Covid-19 can make you psychotic

(ORDO NEWS) — One in eight people who have had covid-19 will be diagnosed with a primary psychiatric or neurological illness within the first half of the year after testing positive for the virus, according to a new study. It presents evidence to highlight that the damage the virus causes to mental health and brain damage cannot be ignored.

The study – which is still subject to peer review – also found that rates rose to one in three cases when the analysis included patients with a history of psychiatric or neurological illness.

It was found that 1 in 9 people who fell ill were diagnosed with sequelae such as depression and stroke despite not needing hospitalization during the course of covid-19, which is quite surprising, notes study lead author Dr. Max Taquet of the psychiatric ward. Oxford University.

The researchers used electronic health records of 236,379 US hospitalized and non-hospitalized patients with confirmed covid-19 diagnoses who had the disease, comparing them to the group diagnosed with the flu and the group diagnosed with respiratory tract infections between 20 January to 13 December 2020.

The analysis, which also took into account risk factors such as age, gender, race, existing physical and mental predispositions and socio-economic disorder, revealed that the incidence of neurological and mental disorders within six months after suffering from coronavirus was 33.6%. In approximately 13%, these disorders were diagnosed for the first time.

This data complements the first study by Tucker and his colleagues, which showed that almost one in five people who have had covid-19, within three months after testing positive for coronavirus, a mental disorder is detected.
In their latest study, the researchers found that most of these diagnoses were more often made after covid-19 than after influenza and other respiratory infections – including strokes, acute intracranial or intracerebral hemorrhages, dementia and psychotic disorders.

Overall, covid-19 was associated with an increased risk of such diagnoses, but the incidence was higher among patients requiring hospital treatment, and also more pronounced in those who already had brain disease.

The question is how long the condition can persist after it has been diagnosed, notes Dr. Tucket. “We can hardly get an answer to this question now.”

He adds: “With regard to diagnoses such as stroke or intracranial hemorrhage, it seems that within six months the risk becomes much less … but for a number of neurological and psychiatric diseases, we do not yet have an answer when it can stop.”

It cannot be completely ruled out that some of the patients who have been diagnosed with a mental or neurological disorder after covid-19 had factors predisposing to this; however, the study indicated that in this case there is no question of this, the author believes.

Patients with influenza and other respiratory infections saw their healthcare provider more often than patients with covid-19, he says, adding that diagnoses such as intracranial hemorrhage or stroke cannot go unnoticed for long and were usually placed in emergency rooms.

The study does not prove that covid-19 directly entails these mental and neurological disorders, but another work is being prepared, which talks about the possible effects of the virus on the brain and central nervous system.

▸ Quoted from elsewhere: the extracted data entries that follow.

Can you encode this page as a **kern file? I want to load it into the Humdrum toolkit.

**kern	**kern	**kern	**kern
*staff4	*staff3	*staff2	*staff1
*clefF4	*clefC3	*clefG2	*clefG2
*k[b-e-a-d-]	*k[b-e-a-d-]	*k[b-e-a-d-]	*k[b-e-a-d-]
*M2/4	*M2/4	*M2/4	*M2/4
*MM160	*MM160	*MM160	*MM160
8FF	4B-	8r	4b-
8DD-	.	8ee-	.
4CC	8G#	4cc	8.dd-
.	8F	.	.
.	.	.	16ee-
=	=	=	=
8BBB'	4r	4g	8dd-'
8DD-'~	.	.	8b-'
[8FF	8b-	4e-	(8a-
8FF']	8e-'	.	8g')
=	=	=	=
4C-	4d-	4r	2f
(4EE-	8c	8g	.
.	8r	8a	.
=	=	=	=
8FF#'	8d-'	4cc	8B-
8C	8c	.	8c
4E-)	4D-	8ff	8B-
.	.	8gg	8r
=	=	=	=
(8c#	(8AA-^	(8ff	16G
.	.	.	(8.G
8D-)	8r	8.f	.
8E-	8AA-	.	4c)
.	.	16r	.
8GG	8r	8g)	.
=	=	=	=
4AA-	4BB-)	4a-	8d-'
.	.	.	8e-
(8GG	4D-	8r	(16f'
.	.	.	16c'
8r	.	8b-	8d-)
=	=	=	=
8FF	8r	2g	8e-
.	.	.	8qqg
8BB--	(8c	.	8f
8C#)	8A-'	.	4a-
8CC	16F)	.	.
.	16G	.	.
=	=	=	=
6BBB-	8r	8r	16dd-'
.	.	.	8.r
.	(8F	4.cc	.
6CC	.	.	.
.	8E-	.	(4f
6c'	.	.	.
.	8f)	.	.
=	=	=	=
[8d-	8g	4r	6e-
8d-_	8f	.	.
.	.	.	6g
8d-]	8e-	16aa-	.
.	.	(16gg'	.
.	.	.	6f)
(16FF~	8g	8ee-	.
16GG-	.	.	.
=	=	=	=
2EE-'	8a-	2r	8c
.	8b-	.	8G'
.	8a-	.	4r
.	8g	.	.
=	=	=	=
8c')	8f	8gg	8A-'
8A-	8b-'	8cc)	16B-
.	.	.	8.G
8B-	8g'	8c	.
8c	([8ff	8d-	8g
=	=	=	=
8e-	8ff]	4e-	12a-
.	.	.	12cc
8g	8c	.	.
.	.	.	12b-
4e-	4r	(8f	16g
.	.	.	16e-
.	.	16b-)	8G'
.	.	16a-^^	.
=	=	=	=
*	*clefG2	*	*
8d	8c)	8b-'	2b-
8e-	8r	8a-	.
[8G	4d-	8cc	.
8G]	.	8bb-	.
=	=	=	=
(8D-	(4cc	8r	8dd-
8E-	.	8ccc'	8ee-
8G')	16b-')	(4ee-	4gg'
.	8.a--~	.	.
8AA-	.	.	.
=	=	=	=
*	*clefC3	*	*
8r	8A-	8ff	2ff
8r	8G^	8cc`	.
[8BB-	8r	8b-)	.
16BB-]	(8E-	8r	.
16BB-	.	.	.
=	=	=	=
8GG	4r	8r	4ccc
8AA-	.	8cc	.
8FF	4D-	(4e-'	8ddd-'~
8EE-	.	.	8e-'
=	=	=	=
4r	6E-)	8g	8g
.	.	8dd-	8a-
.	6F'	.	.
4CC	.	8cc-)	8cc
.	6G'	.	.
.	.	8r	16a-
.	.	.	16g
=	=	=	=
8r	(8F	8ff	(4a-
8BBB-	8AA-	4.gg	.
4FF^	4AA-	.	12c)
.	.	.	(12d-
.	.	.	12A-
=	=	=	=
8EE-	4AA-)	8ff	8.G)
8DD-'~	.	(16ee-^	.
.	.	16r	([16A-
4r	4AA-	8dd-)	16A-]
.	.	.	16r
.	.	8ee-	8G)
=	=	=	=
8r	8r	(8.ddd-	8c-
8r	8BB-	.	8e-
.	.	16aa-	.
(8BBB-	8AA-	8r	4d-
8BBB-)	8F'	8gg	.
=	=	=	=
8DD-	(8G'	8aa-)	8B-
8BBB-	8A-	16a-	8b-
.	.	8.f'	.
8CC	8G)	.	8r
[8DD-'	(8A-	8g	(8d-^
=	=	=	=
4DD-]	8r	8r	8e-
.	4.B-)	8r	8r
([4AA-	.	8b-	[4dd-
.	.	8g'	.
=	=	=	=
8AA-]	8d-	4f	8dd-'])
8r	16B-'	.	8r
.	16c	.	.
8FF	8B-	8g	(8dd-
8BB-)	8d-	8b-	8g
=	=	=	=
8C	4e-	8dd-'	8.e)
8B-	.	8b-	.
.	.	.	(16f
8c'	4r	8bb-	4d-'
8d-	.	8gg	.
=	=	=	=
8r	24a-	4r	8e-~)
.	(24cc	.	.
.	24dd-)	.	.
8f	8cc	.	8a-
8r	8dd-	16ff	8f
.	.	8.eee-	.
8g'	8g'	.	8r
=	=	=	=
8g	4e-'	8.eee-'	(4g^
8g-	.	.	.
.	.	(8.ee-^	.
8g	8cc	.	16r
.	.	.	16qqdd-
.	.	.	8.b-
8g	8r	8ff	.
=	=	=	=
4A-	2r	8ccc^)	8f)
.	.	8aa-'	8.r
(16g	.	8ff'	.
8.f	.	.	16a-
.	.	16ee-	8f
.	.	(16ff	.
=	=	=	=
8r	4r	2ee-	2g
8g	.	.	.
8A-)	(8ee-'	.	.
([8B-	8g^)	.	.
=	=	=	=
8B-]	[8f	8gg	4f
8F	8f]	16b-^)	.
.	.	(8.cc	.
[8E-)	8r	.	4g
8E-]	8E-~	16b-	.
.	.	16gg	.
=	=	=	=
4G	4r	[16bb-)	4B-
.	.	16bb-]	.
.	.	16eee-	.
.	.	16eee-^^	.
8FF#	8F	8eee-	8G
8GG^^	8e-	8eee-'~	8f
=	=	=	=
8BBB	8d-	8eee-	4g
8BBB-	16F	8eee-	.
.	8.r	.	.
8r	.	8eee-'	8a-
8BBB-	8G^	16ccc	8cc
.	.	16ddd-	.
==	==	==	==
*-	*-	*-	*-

The analysis should also be interpreted with caution, given the possibility that the first appearance of a diagnosis in an electronic database may not be the first manifestation of a given disorder in a patient. These records usually lack other relevant information, such as density of residence, number of persons per household, employment and immigration status.

Dr Tim Nicholson, a psychiatrist and clinical professor at King’s College Hospital who was not involved in the study, says the findings will help nudge researchers to investigate what neurological and psychiatric complications warrant further close scrutiny.

“In my opinion, in particular, this will increase the attention to a number of disorders on this list, especially dementia and psychosis … and will move some of them into the list of potentially important consequences, for example, Guillain-Barré syndrome.”